Peter M. Kasson
Primary AppointmentAssistant Professor, Molecular Physiology and Biological Physics
- MD/PhD, Stanford University
Mechanisms of cell entry by influenza; Viral glycan recognition and drug resistance; molecular dynamics simulation; distributed computing.
Our research centers on the membrane biology of virus-host cell interactions, with a focus on influenza as both a common model system and an important human pathogen. We wish to address three fundamental questions in influenza infection: how does influenza recognize cell-surface glycans on the cells it infects, how do fusion proteins catalyze membrane fusion and bring about viral entry, and how does cellular lipid metabolism permit or inhibit viral replication. Using a combination of novel computational methods and targeted experiments, we will generate robust quantitative and mechanistic models for these processes. This will yield important insight into the biochemistry of viral infection and should also generalize well to similar problems in vesicle trafficking and cell recognition.
Membrane fusion is a critical step in cell entry and infection by enveloped viruses such as influenza. Influenza hemagglutinin catalyzes fusion by interacting with membrane lipids, but the nature of this interaction is not well understood. Experimental mutagenesis has yielded much data on the functional requirements of the proteins that catalyze fusion, but we have no robust theory that could have predicted these results. The influence of the membrane environment is key: in some viruses, mutations that would normally block fusion can be rescued by adding exogenous lipids. This proposal seeks to develop better models of protein-lipid interplay in membrane fusion by influenza. The development of robust predictive models for the mechanism of lipid membrane fusion will greatly aid in understanding the underlying physical process and how to effectively target it with antiviral agents. We are developing high-performance simulation methods to analyze membrane fusion; in this work, we will use these methods to predict the catalytic mechanism of influenza fusion proteins, and understand how fusion is defective in known mutants of influenza, and understand the mechanism of interaction between fusion peptide mutants and membrane perturbations. Computational predictions will be evaluated against experiments performed by collaborators.

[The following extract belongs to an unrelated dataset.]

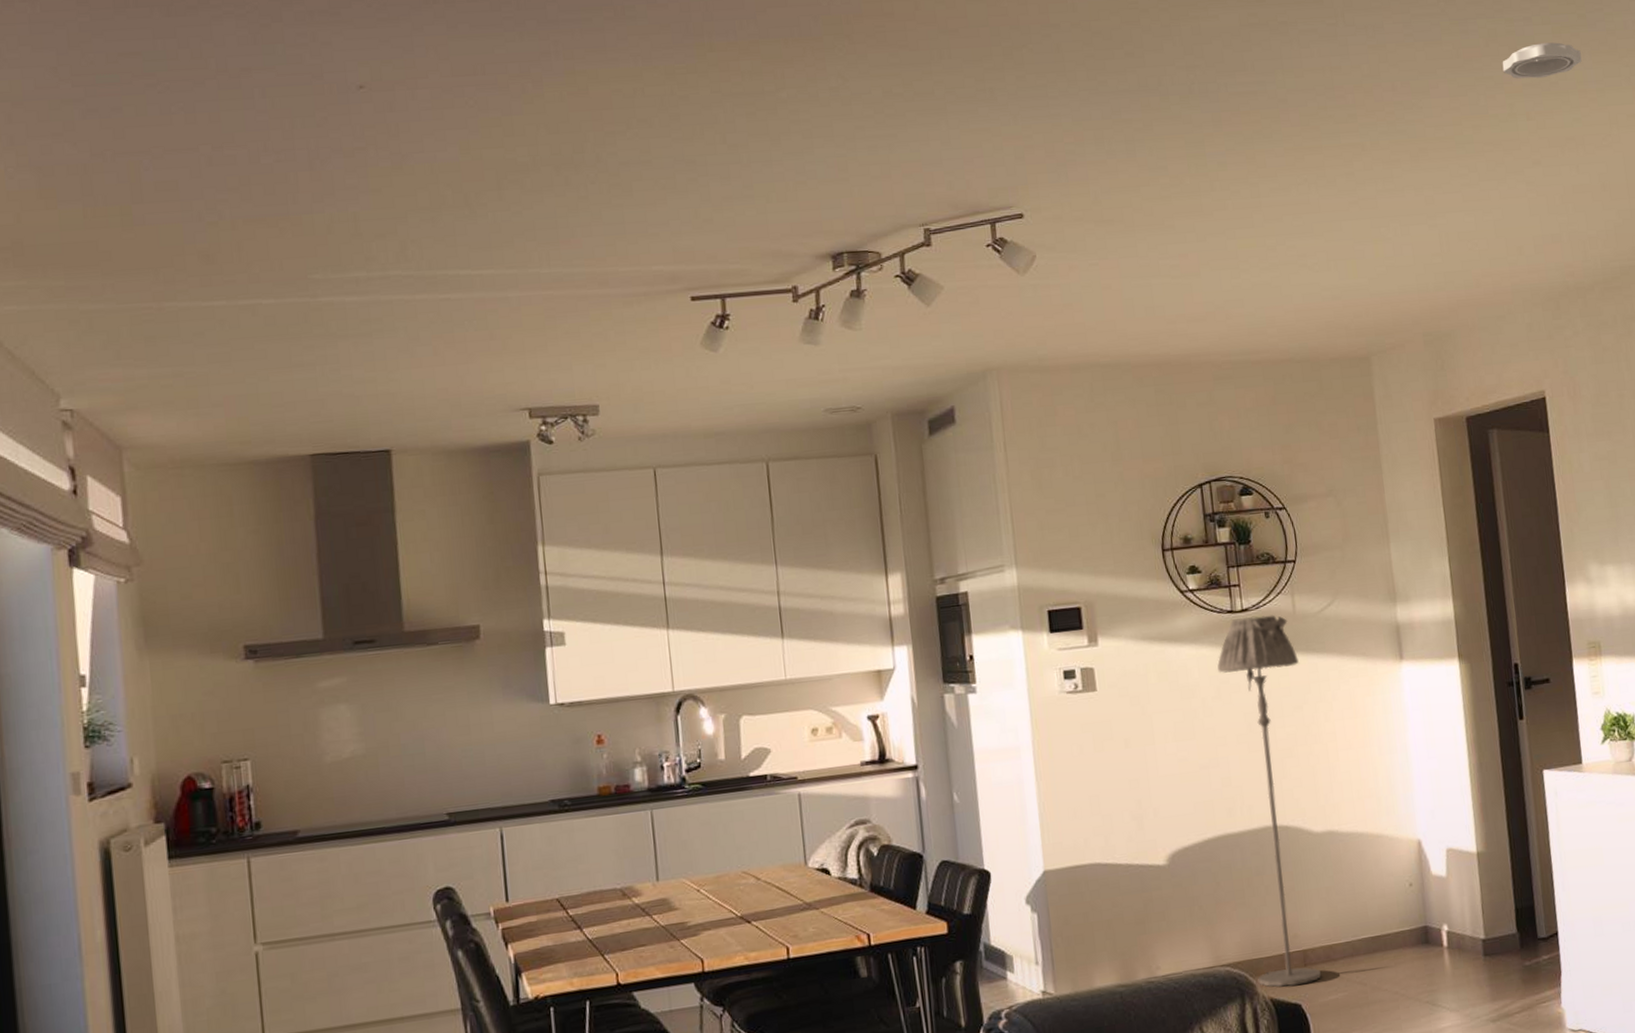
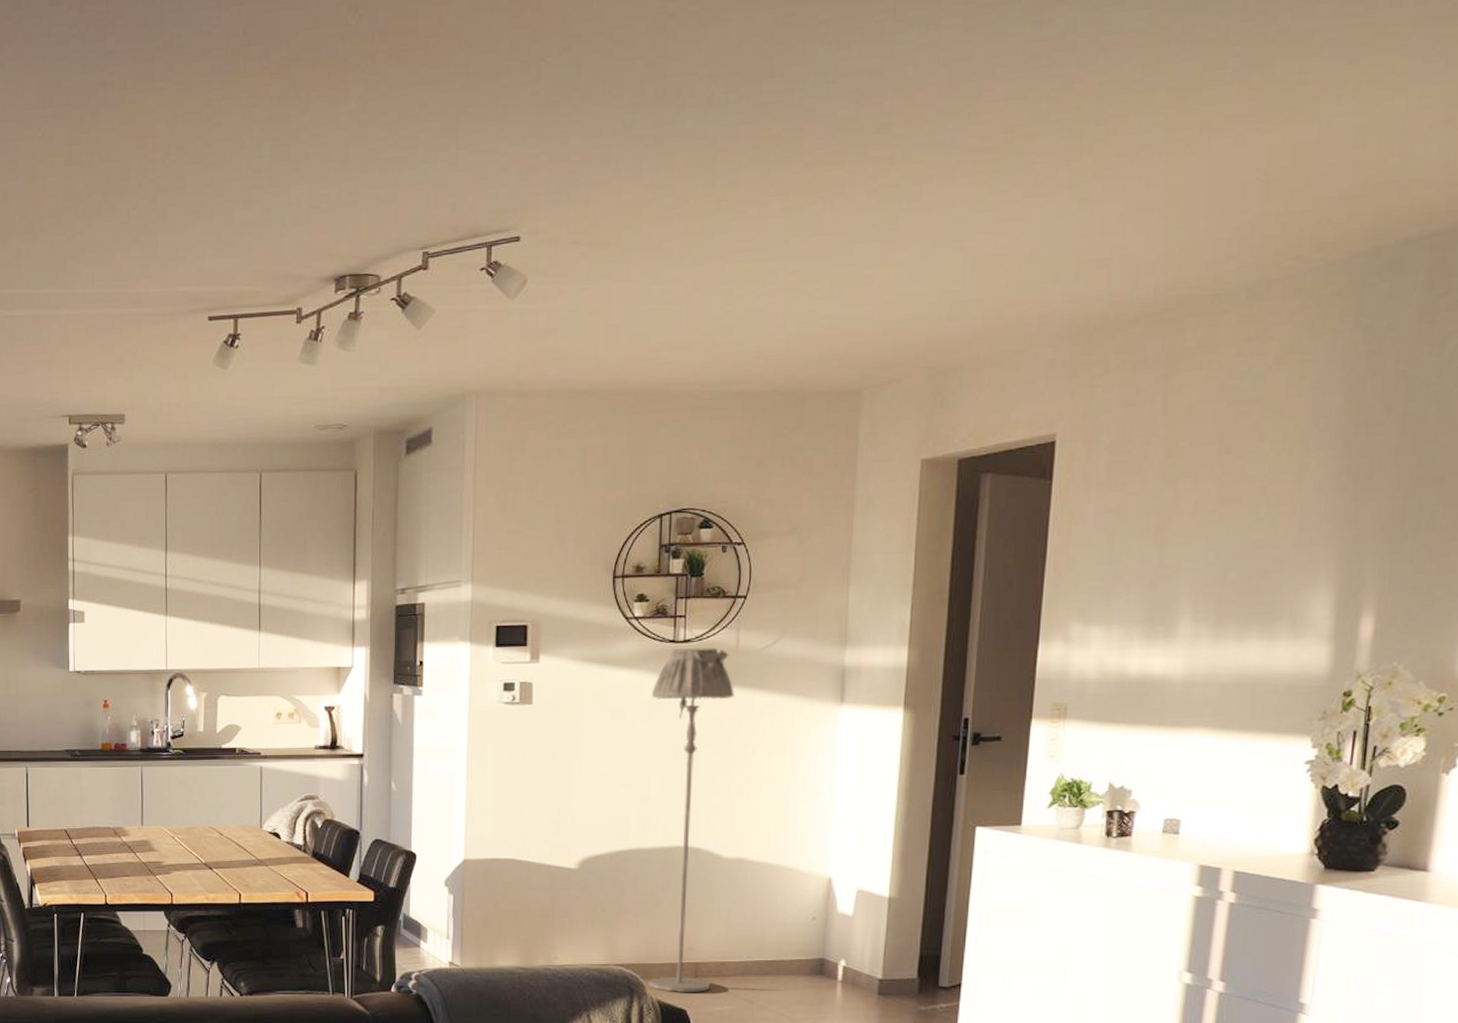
smoke detector: present [1502,42,1582,79] -> none [1076,30,1180,77]

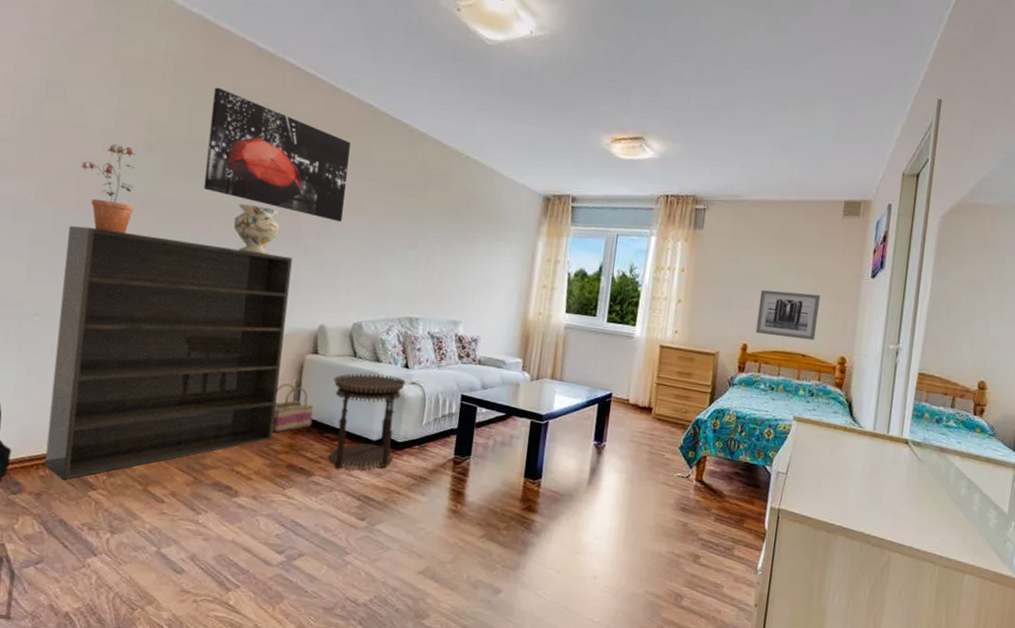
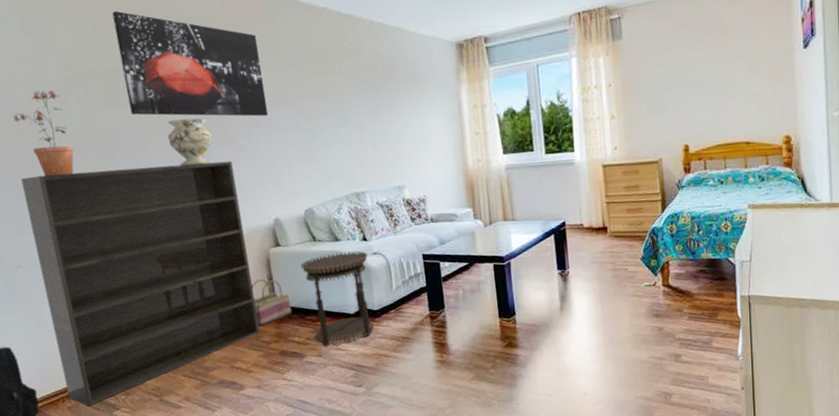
wall art: present [755,290,821,341] -> none [692,78,756,132]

This is an exciting time for molecular simulation, because within the past few years we have gained the ability to quantitatively predict experimental observables for small biomolecules. Our interest and expertise lies in achieving the next revolution in computational methods: addressing the more complex cellular environments required to analyze problems in cellular biophysics and infectious disease. Recent progress in high-resolution imaging and single-molecule spectroscopy have made the interface of large-scale computation and high-resolution imaging particularly exciting, as we start to approach an overlap of time and length scales between the two. Our long-term goal is to leverage this synergy between computation and biophysical experimentation for a mechanistic understanding of viral infection and design of therapeutic strategies.